◆ Kutipan Teks ◆
━━━━━━━━━━━━━━━━

Minggu, 05 Februari 2012

Bertemu Founding Father

Hari kamis yang lalu saya berkesempatan bertemu dengan orang yang selama ini hanya saya baca di buku sakti atau dengar melalui mulut senior. Beliau adalah bapak MT Zen, pencetus dibentuknya jurusan dan himpunan Teknik Geofisika 'TERRA" ITB. Pukul 10.00 WIB ketika kami sampai di halaman rumahnya yang terletak di sekitar dago tea house, rimbun dan asri. Ohya, di gerbang gapura masuk ada papan kayu bertuliskan ‘Terre des Hommes’, sama seperti susunan tulisan dari kertas karton yang ditempel di atas pintu sekre himpunan. Ternyata diambil dari sastra karya De Saint Exupery yang berarti 'bumi manusia'
Begini saya menggambarkan rumahnya yang asri; rumput yang hijau, pohon perindang yang terpangkas rapi, beberapa bunga yang kuntum mekar, arca-arca di beberapa sudut, dan bapak MT Zen yang sudah menunggu kami di pendopo mininya, menikmati suasana rumahnya dengan suara kicau burung dan alunan musik klasik, kemudian saya baru tau jika pak MT Zen benar-benar penikmat musik, Beethoven. Dan setidaknya kami memiliki selera yang sama dalam hal berikut; sedikit mual mendengar perkembangan musik dangdut, yang sebenarnya bisa menjadi musik primadona Indonesia, jika tidak dikotori dengan erotisme dan saweran. Ohya, bagian dalam rumahnya dipenuhi dengan buku-buku dan pernik-pernik koleksinya, rumah buku dan kenangan.

━━━━━━━━━━━━━━━━

◆ Data Tersimpan ◆

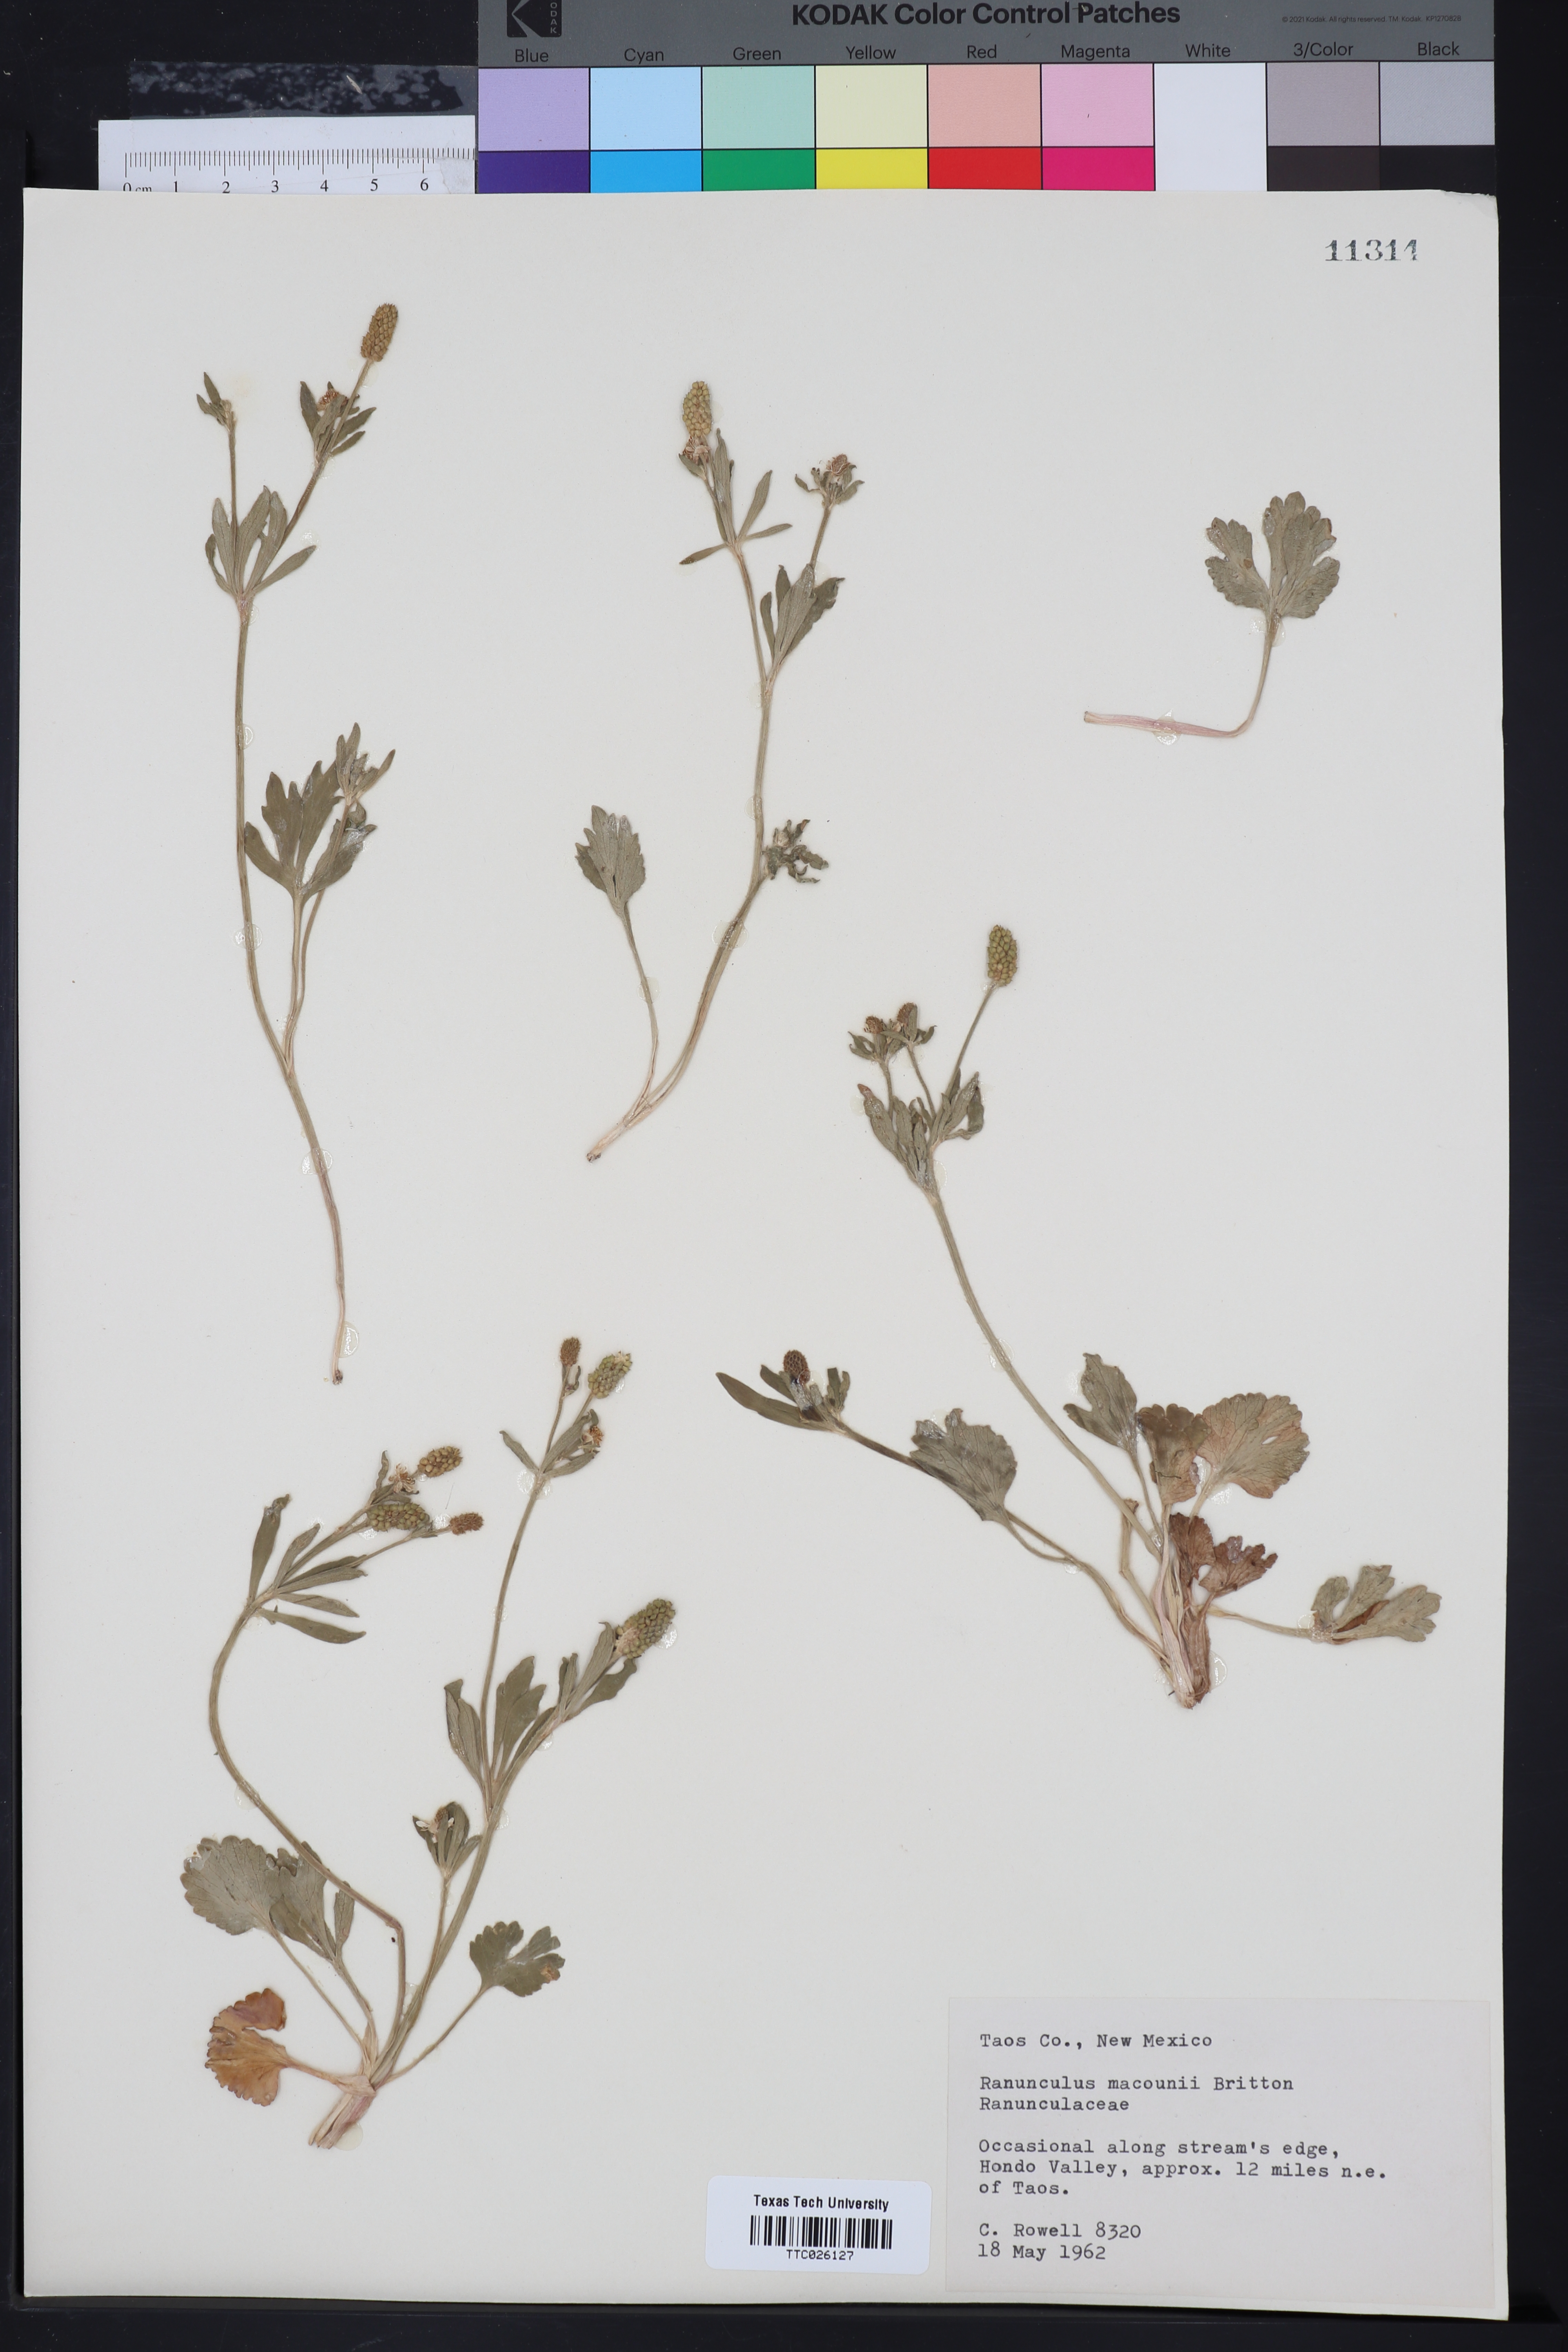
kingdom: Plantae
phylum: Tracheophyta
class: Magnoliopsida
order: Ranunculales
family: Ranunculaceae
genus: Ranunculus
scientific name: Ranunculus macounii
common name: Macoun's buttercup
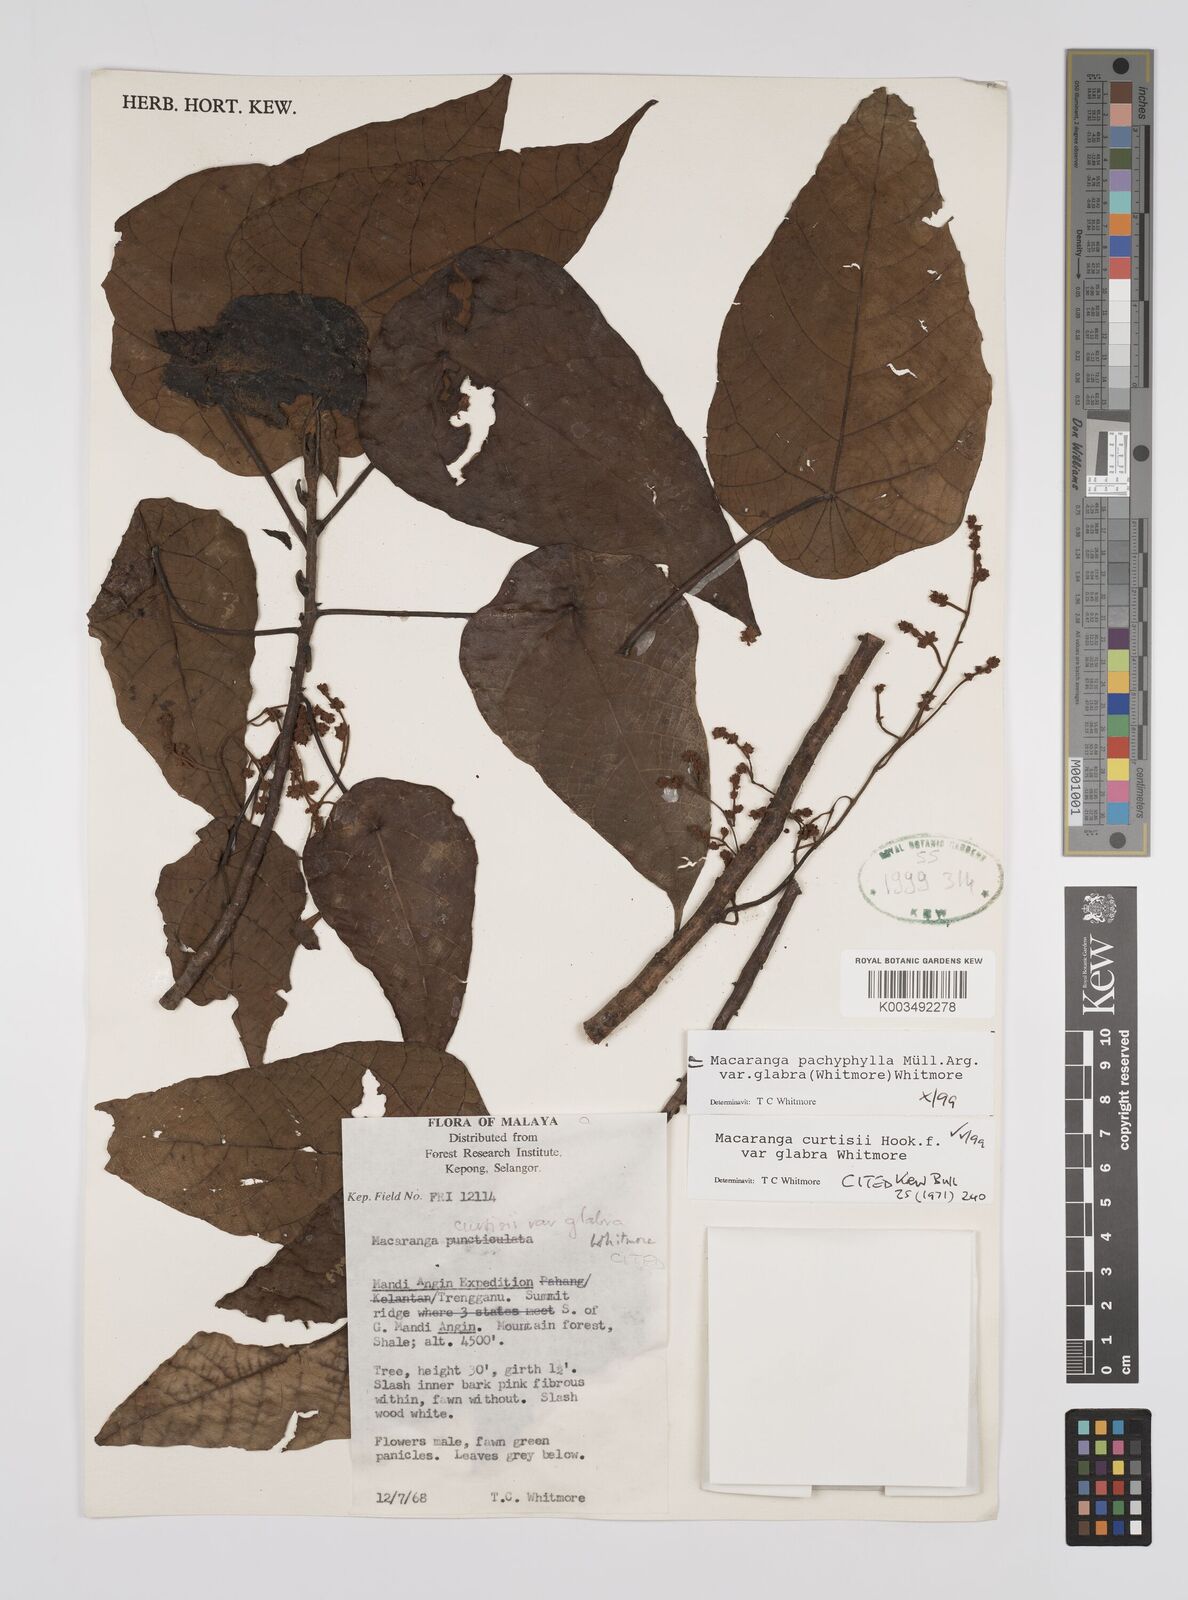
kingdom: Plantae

━━━━━━━━━━━━━━━━

◆ Yang Dikerjakan ◆
Salin ulang seluruh tulisan tentang pertemuan dengan MT Zen di atas, mulai dari tanggal hingga kalimat terakhir, tanpa mengubah satu huruf pun.

◆ Hasil Tugas ◆
Minggu, 05 Februari 2012

Bertemu Founding Father

Hari kamis yang lalu saya berkesempatan bertemu dengan orang yang selama ini hanya saya baca di buku sakti atau dengar melalui mulut senior. Beliau adalah bapak MT Zen, pencetus dibentuknya jurusan dan himpunan Teknik Geofisika 'TERRA" ITB. Pukul 10.00 WIB ketika kami sampai di halaman rumahnya yang terletak di sekitar dago tea house, rimbun dan asri. Ohya, di gerbang gapura masuk ada papan kayu bertuliskan ‘Terre des Hommes’, sama seperti susunan tulisan dari kertas karton yang ditempel di atas pintu sekre himpunan. Ternyata diambil dari sastra karya De Saint Exupery yang berarti 'bumi manusia'
Begini saya menggambarkan rumahnya yang asri; rumput yang hijau, pohon perindang yang terpangkas rapi, beberapa bunga yang kuntum mekar, arca-arca di beberapa sudut, dan bapak MT Zen yang sudah menunggu kami di pendopo mininya, menikmati suasana rumahnya dengan suara kicau burung dan alunan musik klasik, kemudian saya baru tau jika pak MT Zen benar-benar penikmat musik, Beethoven. Dan setidaknya kami memiliki selera yang sama dalam hal berikut; sedikit mual mendengar perkembangan musik dangdut, yang sebenarnya bisa menjadi musik primadona Indonesia, jika tidak dikotori dengan erotisme dan saweran. Ohya, bagian dalam rumahnya dipenuhi dengan buku-buku dan pernik-pernik koleksinya, rumah buku dan kenangan.